Optimal Machine Intelligence at the Edge of Chaos
This provides a foundational theoretical understanding of deep learning generalization and optimality, potentially impacting all of ML/AI by linking model performance to dynamical systems theory.
The paper tackles the problem of understanding why optimal machine intelligence might occur at the edge of chaos, developing a general theory that analytically determines this edge based on asymptotic Jacobian norms and dimensionality, and empirically validates it by showing that state-of-the-art deep learning models in computer vision achieve optimal performance near this edge as they become more accurate.

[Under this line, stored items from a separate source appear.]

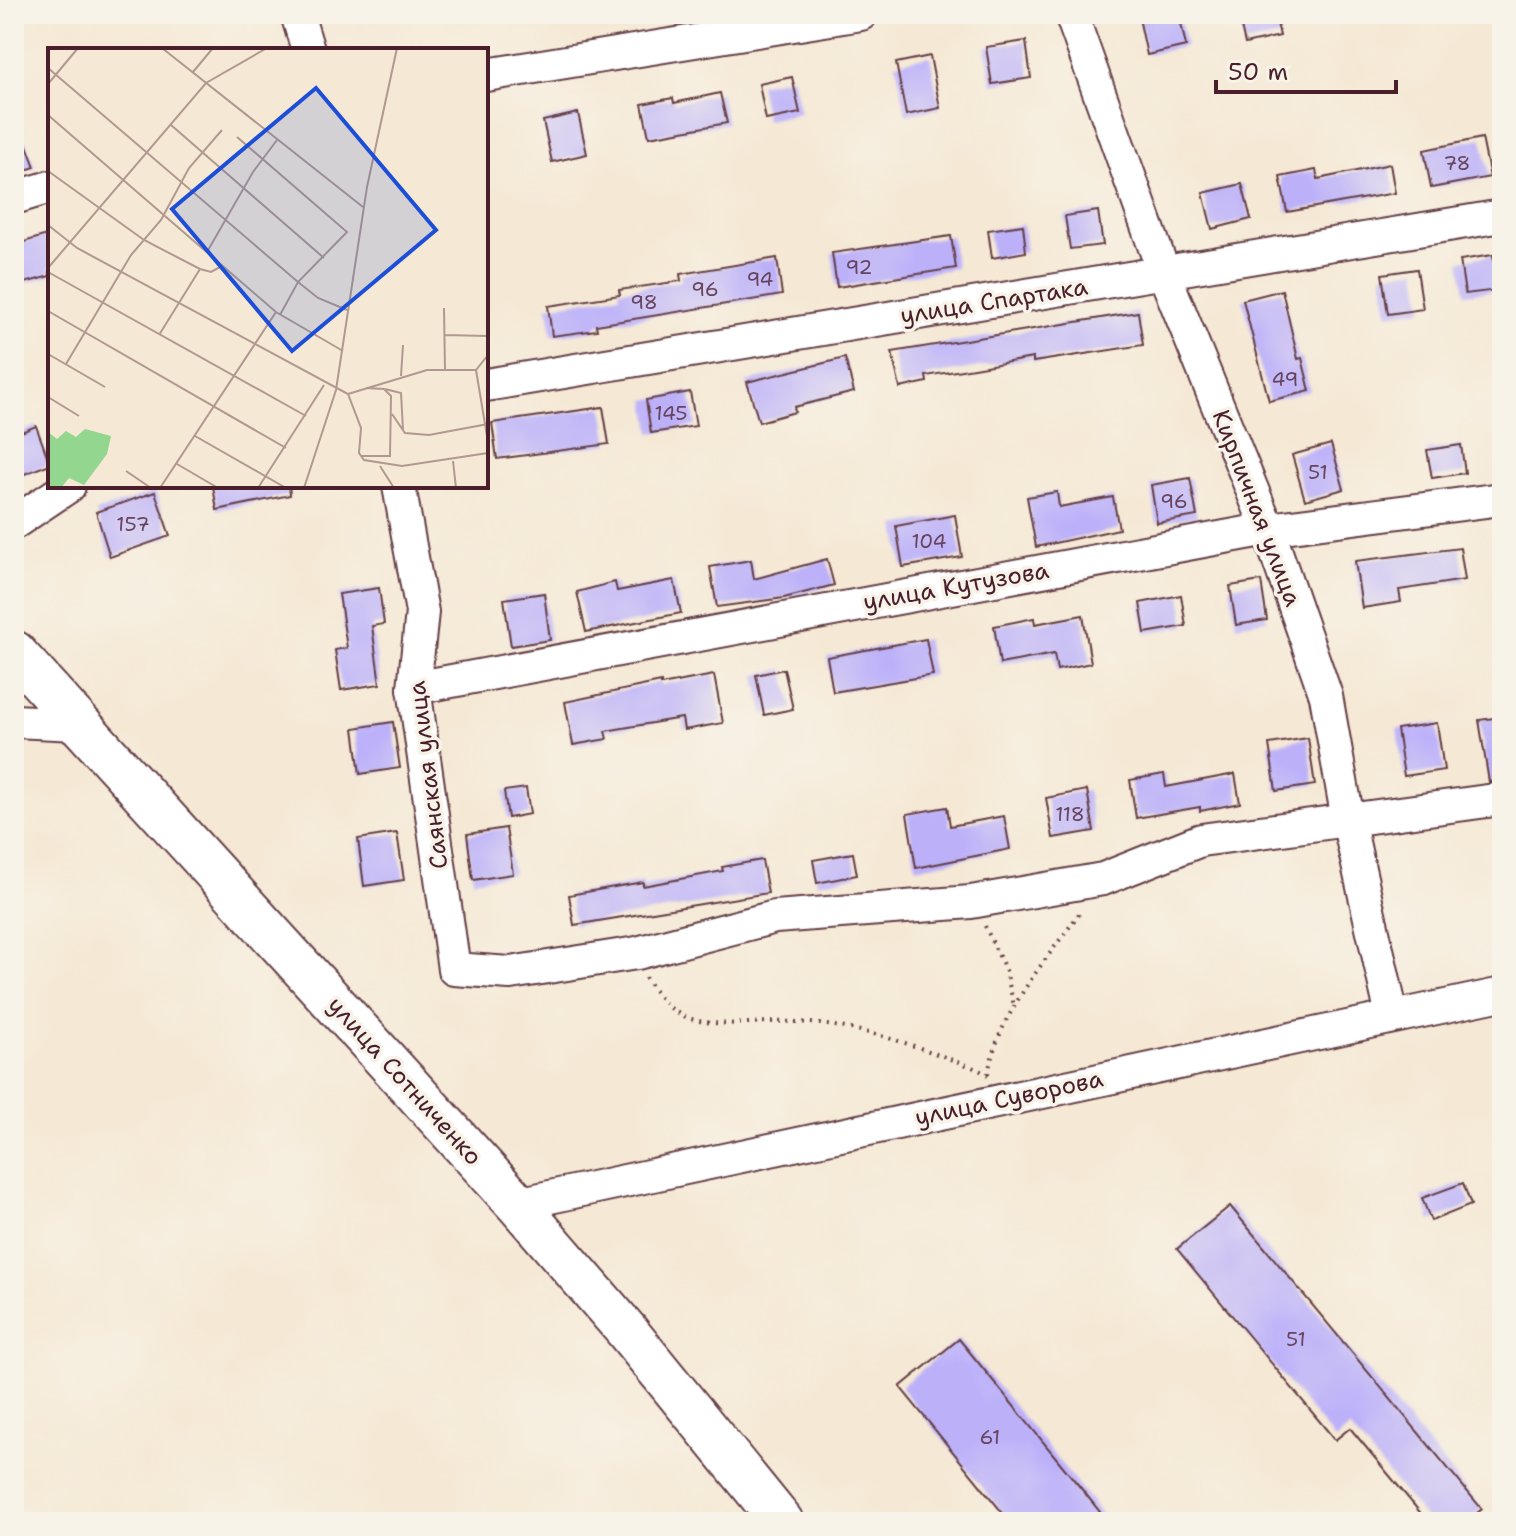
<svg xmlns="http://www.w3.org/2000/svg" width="1516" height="1536" viewBox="0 0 1516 1536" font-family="'Shantell Sans',sans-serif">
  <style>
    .building { fill: #bcb1f9 }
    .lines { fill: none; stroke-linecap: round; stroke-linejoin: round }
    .minor-casing { stroke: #643d44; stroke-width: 36 }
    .major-casing { stroke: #643d44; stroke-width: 46 }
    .path { stroke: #643d44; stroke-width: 4; stroke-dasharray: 2 6; stroke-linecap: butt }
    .minor { stroke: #fff; stroke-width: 32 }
    .major { stroke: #fff; stroke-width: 42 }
    .labels { text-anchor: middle; stroke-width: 7; stroke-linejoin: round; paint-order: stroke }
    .number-label { font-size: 20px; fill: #66445e }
    .street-label { font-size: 24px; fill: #4a1f2b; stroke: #f7f3e8 }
    .inset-road { fill: none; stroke: #b19890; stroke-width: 2 }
    .view { fill: #1d4ed8; fill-opacity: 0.15; stroke: #1d4ed8; stroke-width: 4 }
    .inset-edge { fill: none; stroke: #4a1f2b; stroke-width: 4 }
  </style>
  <rect width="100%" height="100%" fill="#f7f3e8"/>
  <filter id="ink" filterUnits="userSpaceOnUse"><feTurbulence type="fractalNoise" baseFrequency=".0125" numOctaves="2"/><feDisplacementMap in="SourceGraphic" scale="16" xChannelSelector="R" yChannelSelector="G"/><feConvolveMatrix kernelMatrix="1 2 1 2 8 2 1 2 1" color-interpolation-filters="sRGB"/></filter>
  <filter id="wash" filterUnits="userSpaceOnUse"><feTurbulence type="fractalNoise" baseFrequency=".006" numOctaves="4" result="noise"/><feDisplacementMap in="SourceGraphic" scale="32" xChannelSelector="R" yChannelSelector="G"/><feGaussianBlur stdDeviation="1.8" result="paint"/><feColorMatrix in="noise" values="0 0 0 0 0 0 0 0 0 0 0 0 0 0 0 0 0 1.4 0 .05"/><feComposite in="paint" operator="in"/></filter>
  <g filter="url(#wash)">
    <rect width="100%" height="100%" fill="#f5e8d4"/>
    <g id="blocks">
      <g class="building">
        <polygon points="1159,14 1179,14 1186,46 1147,55 1139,18"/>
        <polygon points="1238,14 1275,14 1280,36 1245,44"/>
        <polygon points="1026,41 1031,78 992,84 986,47"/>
        <polygon points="930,56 940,108 906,115 896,63"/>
        <polygon points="792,77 800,113 766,120 759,84"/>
        <polygon points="720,93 727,123 649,137 642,104 673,98 674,103"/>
        <polygon points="578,113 587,154 552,162 543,121"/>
        <polygon points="16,116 35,167 14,174 14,117"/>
        <polygon points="1482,138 1490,177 1431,188 1424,150"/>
        <polygon points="1390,164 1395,193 1287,212 1280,177 1316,170 1318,179"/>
        <polygon points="1242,184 1251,219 1212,229 1203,193"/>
        <polygon points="1098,211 1103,245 1070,249 1065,216"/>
        <polygon points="1023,225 1026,252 992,258 988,230"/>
        <polygon points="50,234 50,276 14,286 14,245"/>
        <polygon points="951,236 956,268 837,287 832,253"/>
        <polygon points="1493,255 1498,290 1465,294 1460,260"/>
        <polygon points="777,258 782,295 596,325 597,330 552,336 548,306 620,295 619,290 681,281 680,274"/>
        <polygon points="1417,269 1423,309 1388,314 1382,274"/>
        <polygon points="1282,290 1298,359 1302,358 1310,391 1269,401 1243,300"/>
        <polygon points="1138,312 1143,345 1033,362 1033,358 926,376 927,382 900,388 892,352"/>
        <polygon points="845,358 854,392 794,407 795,412 759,422 747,382"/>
        <polygon points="690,392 696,426 651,433 646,400"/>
        <polygon points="603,407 609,444 497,459 492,423"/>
        <polygon points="36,426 50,464 14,478 14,435"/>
        <polygon points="1331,444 1344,489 1305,500 1292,455"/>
        <polygon points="1461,445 1465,473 1432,478 1427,450"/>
        <polygon points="1190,478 1197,516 1157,523 1151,485"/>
        <polygon points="213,486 289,486 290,495 217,510"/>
        <polygon points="155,492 170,536 110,557 96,512"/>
        <polygon points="1057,492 1059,507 1113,497 1119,529 1036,547 1027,497"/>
        <polygon points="955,515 962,557 903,567 896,526"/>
        <polygon points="1460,548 1465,580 1399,590 1401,602 1362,608 1355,561"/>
        <polygon points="827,559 834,585 784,598 717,607 710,567 751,560 754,579"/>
        <polygon points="674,580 681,613 586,632 577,592 615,582 617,591"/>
        <polygon points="1261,581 1267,620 1236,625 1230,586"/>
        <polygon points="379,588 384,624 372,626 380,684 341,690 335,650 347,648 339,594"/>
        <polygon points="544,593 550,640 511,646 504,599"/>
        <polygon points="1181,595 1186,626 1145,633 1140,603"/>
        <polygon points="1083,615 1091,663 1057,670 1054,654 1000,664 994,626 1034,618 1035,624"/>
        <polygon points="926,639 933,675 833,692 827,657"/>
        <polygon points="784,669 793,709 764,715 756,675"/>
        <polygon points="714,675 723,723 684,730 682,718 605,731 607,739 573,745 565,702 661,682 661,685"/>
        <polygon points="1502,717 1502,780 1489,782 1479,720"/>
        <polygon points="393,722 400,768 360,774 354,728"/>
        <polygon points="1437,723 1444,770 1404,776 1397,729"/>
        <polygon points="1308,738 1315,785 1276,791 1269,744"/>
        <polygon points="1164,774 1166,787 1235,774 1240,803 1200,811 1200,807 1136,818 1130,780"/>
        <polygon points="526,788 530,814 508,818 504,791"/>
        <polygon points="1087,790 1094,831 1053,838 1046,798"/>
        <polygon points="947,807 950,826 1004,816 1010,849 916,868 907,814"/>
        <polygon points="506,828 513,874 473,880 467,834"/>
        <polygon points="397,833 404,880 364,886 358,839"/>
        <polygon points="853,853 857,875 817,883 813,860"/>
        <polygon points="762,860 768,893 574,925 569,895 643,882 643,886 723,871 722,867"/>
        <polygon points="1463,1183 1471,1205 1431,1221 1422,1198"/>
        <polygon points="1230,1206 1482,1509 1466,1522 1428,1522 1350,1428 1335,1440 1177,1249"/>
        <polygon points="959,1339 1080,1487 1108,1522 1010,1522 900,1387"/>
      </g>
    </g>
  </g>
  <g filter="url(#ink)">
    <use href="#blocks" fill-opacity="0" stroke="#643d44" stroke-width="2"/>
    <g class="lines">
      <g class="minor-casing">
        <g id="minor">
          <polyline points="297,14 308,50"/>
          <polyline points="1071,14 1164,273 1268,529 1326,696 1348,820 1392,1016"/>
          <polyline points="486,75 861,14"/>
          <polyline points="14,198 50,187"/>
          <polyline points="486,385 1502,216"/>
          <polyline points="399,486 422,612 414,688 454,969 510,973 637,953 775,917 971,902 1103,879 1201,840 1502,799"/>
          <polyline points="14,523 69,486"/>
          <polyline points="414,688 1268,529 1502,499"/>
          <polyline points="14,721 77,724"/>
          <polyline points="517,1204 1502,994"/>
        </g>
      </g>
      <g class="major-casing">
        <polyline id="major" points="14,652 517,1204 626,1330 782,1522"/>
      </g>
      <g class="path">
        <polyline points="985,926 1006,971 1014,1006"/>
        <path d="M 645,977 C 658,997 671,1014 695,1020 C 726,1028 762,1020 794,1022 C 849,1024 905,1041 955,1061 C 966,1065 980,1069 989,1076"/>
        <path d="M 988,1074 C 999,1012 1045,962 1081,911"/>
      </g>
      <use href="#minor" class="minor"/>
      <use href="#major" class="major"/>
    </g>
  </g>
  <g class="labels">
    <g class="number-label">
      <text x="1457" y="170">78</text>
      <text x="859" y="274">92</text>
      <text x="760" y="286">94</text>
      <text x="705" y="296">96</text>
      <text x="644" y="309">98</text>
      <text x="1285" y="386">49</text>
      <text x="671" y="420">145</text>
      <text x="1318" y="479">51</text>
      <text x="1174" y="508">96</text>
      <text x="133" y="531">157</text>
      <text x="929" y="548">104</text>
      <text x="1070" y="821">118</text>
      <text x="1296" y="1346">51</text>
      <text x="990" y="1444">61</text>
    </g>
    <g class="street-label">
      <text transform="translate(994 301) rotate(-9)" y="8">улица Спартака</text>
      <text transform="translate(1257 508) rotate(69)" y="8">Кирпичная улица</text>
      <text transform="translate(956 586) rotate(-10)" y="8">улица Кутузова</text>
      <text transform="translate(428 775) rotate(-97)" y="8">Саянская улица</text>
      <text transform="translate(405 1081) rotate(48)" y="8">улица Сотниченко</text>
      <text transform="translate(1009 1098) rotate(-12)" y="8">улица Суворова</text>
    </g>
  </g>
  <g transform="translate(48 48)">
    <rect width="440" height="440" fill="#f5e8d4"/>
    <path d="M 37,381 L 63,388 L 59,406 L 36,437 L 21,430 L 13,440 L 0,440 L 0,384 L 9,391 L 18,383 L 28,389 Z" fill="#93d68f"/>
    <path class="inset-road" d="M 114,0 L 315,159M 0,20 L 250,234 L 270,250 L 299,262M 145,24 L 165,0M 0,36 L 30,0M 0,67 L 228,264 L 295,303M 123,77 L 276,210M 189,89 L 299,184 L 250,234 L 232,267M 0,123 L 96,192 L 152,221 L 163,224 L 174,218M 0,177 L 29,200 L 300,346 L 313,380 L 311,405 L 316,412 L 354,418 L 440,405M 159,204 L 205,124 L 229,92M 0,220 L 158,35 L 219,0M 0,224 L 258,368M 396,260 L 397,323M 0,263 L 238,400M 111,287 L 152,221M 396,287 L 440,288M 0,306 L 57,339M 18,316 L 83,207 L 113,172 L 141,120 L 174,82M 428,322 L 440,394M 353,328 L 355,297M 337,341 L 353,345 L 355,382M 300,346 L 379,322 L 428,322 L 440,307M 0,349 L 31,368M 344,366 L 357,385 L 381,387 L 440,376M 147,388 L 238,440M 313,408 L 342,408 L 343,348 L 336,341 L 318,340M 405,413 L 408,440M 129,416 L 170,440M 332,418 L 346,440M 78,423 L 103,440M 112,440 L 228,264M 210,440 L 276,337M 256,440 L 288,342 L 319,139 L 349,0"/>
    <path class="view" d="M 268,40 L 388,182 L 244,303 L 124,161 Z"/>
    <rect width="440" height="440" class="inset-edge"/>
  </g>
  <rect width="1516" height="1536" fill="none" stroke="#f7f3e8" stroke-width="48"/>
  <path d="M1216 80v12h180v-12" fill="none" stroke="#4a1f2b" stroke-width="4"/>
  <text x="1228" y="80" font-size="24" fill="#4a1f2b" stroke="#f7f3e8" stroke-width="6" paint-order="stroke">50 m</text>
</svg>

It has long been suggested that the biological brain operates at some critical point between two different phases, possibly order and chaos. Despite many indirect empirical evidence from the brain and analytical indication on simple neural networks, the foundation of this hypothesis on generic non-linear systems remains unclear. Here we develop a general theory that reveals the exact edge of chaos is the boundary between the chaotic phase and the (pseudo)periodic phase arising from Neimark-Sacker bifurcation. This edge is analytically determined by the asymptotic Jacobian norm values of the non-linear operator and influenced by the dimensionality of the system. The optimality at the edge of chaos is associated with the highest information transfer between input and output at this point similar to that of the logistic map. As empirical validations, our experiments on the various deep learning models in computer vision demonstrate the optimality of the models near the edge of chaos, and we observe that the state-of-art training algorithms push the models towards such edge as they become more accurate. We further establishes the theoretical understanding of deep learning model generalization through asymptotic stability.